A new exhibition curated by Chris Taylor opens at Treasures of the Brotherton Gallery
Guest curated by Chris Taylor, Shifting Borders takes the visitor on a journey across borders from Leeds to Venice and Jerusalem via the Sun and Moon.
Shifting Borders: A Journey to the Centre of our World(s) is a new exhibition for the curious explorer which delves into the world of maps from a pioneering travel guide printed in the fifteenth century to contemporary artists' books.
Maps are an integral part of our everyday lives -— we use Google Maps to find a shop, SatNav to guide our car journeys, and Ordnance Survey maps to help plan our next adventure in the mountains. Historically, they have also been a way for us to understand and visualise our world and beyond.
Open throughout the year in the Treasures of the Brotherton Gallery, this exhibition takes a deep dive into maps, guidebooks and more to explore how these documents can capture notions of place, home and nationhood, as well as being a way to express hope for a better life.
Bernhard von Breydenbach, Peregrinatio in terram sanctam, Mainz, 1486. Image courtesy of Leeds University Library Galleries.
The exhibition is curated by Chris Taylor, artist and Professor of Fine Art Practice in the School of Fine Art, History of Art and Cultural Studies. He specialises in the field of contemporary printmaking with a focus on the role of the artist’s book as primary medium. Chris said:
“It felt like a topical time to focus an exhibition on maps and borders as once again we find ourselves at an unsettling crossroads in humankind’s existence — where superpowers attempt to reinstate their historic borders of empire, and others race to become the first settlers on the inhospitable lunar surface and planets beyond.
“As we watch the daily push, back and forth, by defender and coloniser, the map is redrawn, borders realigned and streets, towns and cities renamed.”
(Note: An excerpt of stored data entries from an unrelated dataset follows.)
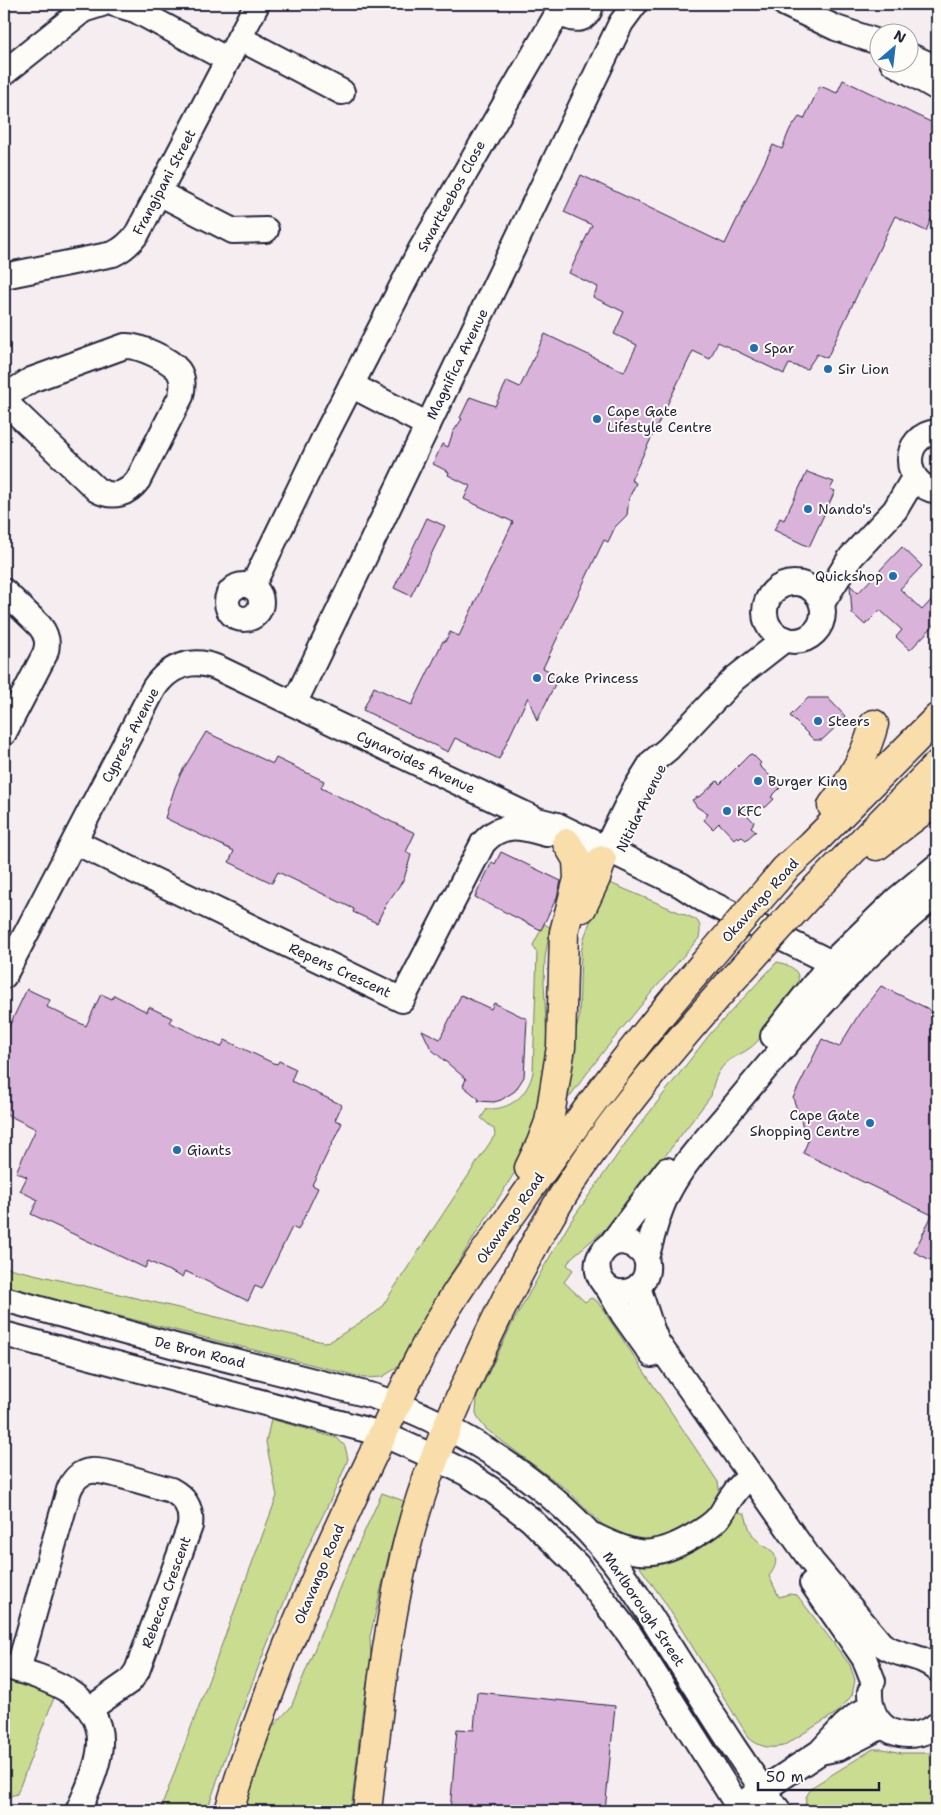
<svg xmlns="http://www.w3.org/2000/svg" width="941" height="1815" font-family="'Shantell Sans',sans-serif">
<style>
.green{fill:#c9dc90;stroke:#767f66}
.building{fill:#dab3db;stroke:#22223b}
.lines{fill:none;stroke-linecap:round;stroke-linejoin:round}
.minor-casing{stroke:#22223b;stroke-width:28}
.major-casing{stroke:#22223b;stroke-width:31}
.minor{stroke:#fdfcf7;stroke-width:24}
.major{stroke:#f9deab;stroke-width:28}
.major-bridge-casing{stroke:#22223b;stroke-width:31;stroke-linecap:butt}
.major-bridge{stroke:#f9deab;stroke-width:28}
.poi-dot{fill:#1f6fb2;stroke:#fdfcf7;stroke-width:2}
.labels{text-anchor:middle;stroke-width:4;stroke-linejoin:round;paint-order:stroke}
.street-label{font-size:14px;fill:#22223b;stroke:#fdfcf7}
.poi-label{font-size:14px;fill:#22223b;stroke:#fdfcf7;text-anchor:start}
</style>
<rect width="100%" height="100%" fill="#f6edf1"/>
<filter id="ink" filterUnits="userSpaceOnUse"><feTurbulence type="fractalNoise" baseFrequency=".02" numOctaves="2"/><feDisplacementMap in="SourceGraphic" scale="10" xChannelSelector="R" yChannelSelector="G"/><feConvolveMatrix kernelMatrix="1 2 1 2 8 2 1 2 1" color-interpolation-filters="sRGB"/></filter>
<g filter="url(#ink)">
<g class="green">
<path d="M610,883L695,919C702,924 700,931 699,938L651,993L603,1052L561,1108L569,1060L579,1018L581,953L584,938L590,922Z"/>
<path d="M544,924L550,927L545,958L544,982L548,1063L543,1095L528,1147L515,1172L445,1283L400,1363L395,1369L382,1377L365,1378L4,1287V1267L323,1342L331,1341L375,1313L381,1308L495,1135L494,1129L481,1118L487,1109C511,1110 528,1095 533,1072L537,953L533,945Z"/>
<path d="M777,962C818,971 790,999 774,1018C767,1027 760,1041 750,1048C742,1054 732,1057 725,1064C716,1073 713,1084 711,1096L616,1220L571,1258L567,1265L573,1270L564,1282L585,1302L591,1298L597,1301L718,1482L720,1495L715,1507L696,1523L662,1540L634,1541L614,1533L604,1526L567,1490L486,1429L479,1420L476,1413L477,1397L512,1324L545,1265L571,1221L625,1144L710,1034Z"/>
<path d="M271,1419L337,1438L345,1446L348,1459C334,1497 313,1532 298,1569C264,1649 234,1729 207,1811H160L277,1496L266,1442Z"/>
<path d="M382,1493L404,1501L388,1558L370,1637L371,1660L363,1706L351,1811H240L264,1736L291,1707L345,1574Z"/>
<path d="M739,1512L745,1514C748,1525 750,1534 759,1542C762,1546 768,1547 772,1551C779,1559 775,1569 769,1576L779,1597L789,1594L797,1595L850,1665L855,1680L852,1695L838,1712L783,1746C770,1749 759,1747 749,1738L664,1601L637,1563L730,1520L736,1513Z"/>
<path d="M4,1676L55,1695L17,1794L4,1798Z"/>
<path d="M873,1749H883L902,1753H929L937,1759V1811H805L806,1797L812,1787Z"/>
</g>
<g class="building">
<path d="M843,80L937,125V222L931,219L926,231L895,216L827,358L817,354L807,369L789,364L784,374L718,342L710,359L693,351L631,480L636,483L629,498L627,515L615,527L608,542L604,540L543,668L559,676L537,721L528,697L499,759L455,738L448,752L363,710L374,687L412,705L443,641L445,642L450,632L459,636L513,522L464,499L470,486L448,475L449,472L433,464L442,444L448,447L453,432L462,419L460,418L470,397L495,406L507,381L520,387L545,334L624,372L637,345L614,334L624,312L593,297L598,287L569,273L592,225L564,212L581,175L725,244L773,145L782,149L789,131L799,117L804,119L820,86L837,93Z"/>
<path d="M807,472L834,482L830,489L835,491L809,547L774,530L780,518L784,520Z"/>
<path d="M427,518L445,526L411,596L394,588Z"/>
<path d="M902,547L922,566L900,589L922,610L937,594V622L910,650L896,637L902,630L880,610L865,625L852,613L850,585L858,593Z"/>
<path d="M808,698H828L845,716L842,721L822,740H814L790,716Z"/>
<path d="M206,732L273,764L276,758L324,781L321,788L415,833L406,852L411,855L404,879L385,906L377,923L353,912L354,909L278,872L272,883L229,862L234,851L165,818L175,787L181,773Z"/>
<path d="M752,754L761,763L759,765L781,787L771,797L774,799L766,807L741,809L754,822L751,827L756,831L746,840L741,836L739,838L737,836L734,839L719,823L713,829L704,820L708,814L697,807L692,800L702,795L717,781L720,784L749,755Z"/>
<path d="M501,852L561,881L557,897L541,930L475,897L492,862L495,864Z"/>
<path d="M881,986L937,1013V1263L914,1252L932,1215L803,1153L808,1141L793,1098L822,1039L839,1047L859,1014Z"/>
<path d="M27,989L50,1000L47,1007L86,1026L101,994L112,999L114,995L147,1012L149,1007L172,1018L169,1022L221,1047L225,1040L273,1063L277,1064L279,1061L296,1069L291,1081L342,1105L335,1120L342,1123L312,1185L318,1188L298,1230L292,1227L262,1289L255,1286L248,1301L185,1271L182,1277L148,1261L145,1268L31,1214L38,1200L20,1191L27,1177L16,1172L36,1129L4,1113V1037Z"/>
<path d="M461,995L491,1009L494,1003L527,1019L524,1077L515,1091L501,1100L494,1102L478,1101L479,1099L463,1086L466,1079L431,1049L422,1030L440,1039Z"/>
<path d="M477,1692L615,1706L605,1811H450L457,1729L474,1730Z"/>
</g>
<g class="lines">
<defs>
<g id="minor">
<path d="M115,4L135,10L228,60"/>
<path d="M558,4L559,11C570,22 589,23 591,4"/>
<path d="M785,4L836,28L878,42"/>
<path d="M239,38L342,92"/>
<path d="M908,55L937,68"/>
<path d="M892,62L937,88"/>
<path d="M4,73L83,10L102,4"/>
<path d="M159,193L233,231L266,230"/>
<path d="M4,276L113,254C124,249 130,243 137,234L257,4"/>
<path d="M351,385L428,425"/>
<path d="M4,397L31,380L125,346C138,345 169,359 178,370C184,378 183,387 181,396L138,480C128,494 113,499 97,490L4,401"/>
<path d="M937,432C901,435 901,485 937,491"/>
<circle cx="794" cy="612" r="29"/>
<circle cx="244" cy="602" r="17"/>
<path d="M252,587L324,438L421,249L559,11"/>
<path d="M4,591L40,626C47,635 49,643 45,654L4,733"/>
<path d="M822,603L851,557L895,510L914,478"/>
<path d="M294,704L621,23L635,4"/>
<path d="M75,842L402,1000L483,843C502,821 521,827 546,834"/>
<path d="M602,860L606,848L634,791L652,762L668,749L734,679L785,639"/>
<path d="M4,976L154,688C169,666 192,657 218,668L537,820L557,825L681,885L704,900L852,973"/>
<path d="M773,1036L832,962L896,900L937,866"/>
<path d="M611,1244L667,1170"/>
<path d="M646,1258C634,1240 612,1235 600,1256C597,1262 597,1269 599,1275C610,1306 655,1292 646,1258C653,1235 658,1210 670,1189C686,1159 713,1132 735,1105C797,1030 861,956 937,894"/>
<path d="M638,1287L651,1327L657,1342L812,1562L881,1644C898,1657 921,1654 937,1669"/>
<path d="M608,1288L623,1314L652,1355"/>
<path d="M4,1299L175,1346L373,1396C460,1425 551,1484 609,1556C631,1583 649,1614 668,1644C704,1700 738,1758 779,1811"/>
<path d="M4,1334L382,1434L434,1457L466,1473L492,1490L530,1519L577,1565L630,1635L741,1811"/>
<path d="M595,1536C634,1555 651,1560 690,1538C700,1532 710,1527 718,1518C724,1511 727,1502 733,1495C738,1487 745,1481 752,1476"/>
<path d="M812,1583L864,1658L873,1681"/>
<path d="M4,1666C47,1678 109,1696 99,1753C96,1773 86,1793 78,1811"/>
<path d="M18,1670L69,1490C73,1480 80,1472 91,1471C105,1469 155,1486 171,1490C186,1498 192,1509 190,1526L137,1671L130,1681L90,1709"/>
<path d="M870,1692C869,1731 907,1747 937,1725"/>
<path d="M825,1751L839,1748L882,1726"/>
<path d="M749,1799L820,1752L844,1726L857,1715L871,1707"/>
</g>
<g id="major">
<path d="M832,806C851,781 866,755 874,724"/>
<path d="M877,846L937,800"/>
<path d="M775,881L785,869L812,844L937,718"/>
<path d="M811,893L937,765"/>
<path d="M582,908L596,878L602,860"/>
<path d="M529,1168L541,1143L549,1122L561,1047L564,932L578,879L577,860L567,843"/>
<path d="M229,1811C265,1691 315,1575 369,1463C394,1411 417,1357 447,1308C468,1273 494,1240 517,1207C578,1120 637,1040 707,960"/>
<path d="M367,1811C377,1722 386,1632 407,1545C422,1484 446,1427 472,1371C496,1318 521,1267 550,1217C600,1131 665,1056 731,981"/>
</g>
</defs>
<use href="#minor" class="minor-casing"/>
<use href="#major" class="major-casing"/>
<use href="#minor" class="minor"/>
<use href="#major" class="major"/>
<defs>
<g id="major-bridge">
<path d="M707,960L775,881"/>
<path d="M731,981L811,893"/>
</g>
</defs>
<use href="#major-bridge" class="major-bridge-casing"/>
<use href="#major-bridge" class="major-bridge"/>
</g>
</g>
<g class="poi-dot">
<circle cx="754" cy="348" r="5"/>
<circle cx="828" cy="369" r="5"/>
<circle cx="597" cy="419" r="5"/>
<circle cx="808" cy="509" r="5"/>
<circle cx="893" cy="576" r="5"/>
<circle cx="537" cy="678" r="5"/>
<circle cx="818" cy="721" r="5"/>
<circle cx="758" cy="781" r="5"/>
<circle cx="727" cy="811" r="5"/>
<circle cx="870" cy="1123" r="5"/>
<circle cx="177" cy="1150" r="5"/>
</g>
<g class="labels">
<g class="street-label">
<text transform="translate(164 182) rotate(-62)" y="5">Frangipani Street</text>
<text transform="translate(451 196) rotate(-61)" y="5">Swartteebos Close</text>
<text transform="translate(457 364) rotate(-64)" y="5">Magnifica Avenue</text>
<text transform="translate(130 735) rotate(-62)" y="5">Cypress Avenue</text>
<text transform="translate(416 762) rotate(25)" y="5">Cynaroides Avenue</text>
<text transform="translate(641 808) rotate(-64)" y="5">Nitida Avenue</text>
<text transform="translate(760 900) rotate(-48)" y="5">Okavango Road</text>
<text transform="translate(340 970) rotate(25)" y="5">Repens Crescent</text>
<text transform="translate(510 1218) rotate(-55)" y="5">Okavango Road</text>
<text transform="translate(200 1352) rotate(14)" y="5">De Bron Road</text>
<text transform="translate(319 1574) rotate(-67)" y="5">Okavango Road</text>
<text transform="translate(166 1592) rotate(-70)" y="5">Rebecca Crescent</text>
<text transform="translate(644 1609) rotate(56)" y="5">Marlborough Street</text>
</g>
<g class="poi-label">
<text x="764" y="353">Spar</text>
<text x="838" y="374">Sir Lion</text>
<text x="607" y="416">Cape Gate<tspan x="607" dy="16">Lifestyle Centre</tspan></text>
<text x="818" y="514">Nando's</text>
<text x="883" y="581" text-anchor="end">Quickshop</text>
<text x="547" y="683">Cake Princess</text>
<text x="828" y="726">Steers</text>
<text x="768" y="786">Burger King</text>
<text x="737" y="816">KFC</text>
<text x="860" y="1120" text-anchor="end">Cape Gate<tspan x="860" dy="16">Shopping Centre</tspan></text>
<text x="187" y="1155">Giants</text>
</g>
</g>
<rect width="941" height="1815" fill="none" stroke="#fdfcf7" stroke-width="20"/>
<rect x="10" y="10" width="921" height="1795" fill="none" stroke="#22223b" stroke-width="2" filter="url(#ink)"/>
<g transform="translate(894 48) rotate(28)"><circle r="24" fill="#fdfcf7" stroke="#a5a5ac"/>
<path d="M0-4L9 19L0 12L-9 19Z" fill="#1f6fb2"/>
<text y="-8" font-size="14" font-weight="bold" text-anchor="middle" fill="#22223b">N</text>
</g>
<path d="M758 1782v8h121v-8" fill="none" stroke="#22223b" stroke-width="2.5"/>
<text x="766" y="1782" font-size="15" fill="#22223b" stroke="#fdfcf7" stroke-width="4" paint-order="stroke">50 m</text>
</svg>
On display will be artefacts belonging to or created by explorers, spies, scientists, mapmakers, artists and authors. The exhibition juxtaposes the work of scientists who attempt to map the universe, with personal objects that facilitate travel across our globe. It includes Edmond Halley's 1715 map predicting the path of a solar eclipse, and the travel documents of Leeds-born writer and MI6 agent Arthur Ransome.
Kim Philby’s passport on display with other material in ‘Shifting Borders’. Image courtesy of Leeds University Library Galleries.
Highlights include a British passport belonging to Harold ‘Kim’ Philby, one of Britain’s most notorious double agents. The passport was issued in March 1933 and shows numerous single journey visas to Spain, where he reported on the Spanish Civil War between 1937 and 1938.
The first ever printed travel guide with illustrations, written by Bernhard von Breydenbach and illustrated by the Dutch artist and printer Erhard Reuwich of Utrecht in the fifteenth century, is also included in the exhibition.
Alongside historical objects, the exhibition draws on the university’s significant Artists’ Books Collection. The books on display show how contemporary artists adapt the formats and structure of the map, or experiences of journeys taken, to capture current concerns regarding migration, place and history.
Helen Douglas, A Venetian Brocade, Yarrow, 2010. ©The Artist. Image courtesy of Leeds University Library Galleries.
Shifting Borders: A Journey to the Centre of our World(s) runs until Thursday 21 December. Entry is free. For more details and opening times, visit the Leeds University Galleries website.
Shifting Borders: A Journey to the Centre of our World(s) exhibition in the Treasures of the Brotherton Gallery. Image courtesy of Leeds University Library Galleries.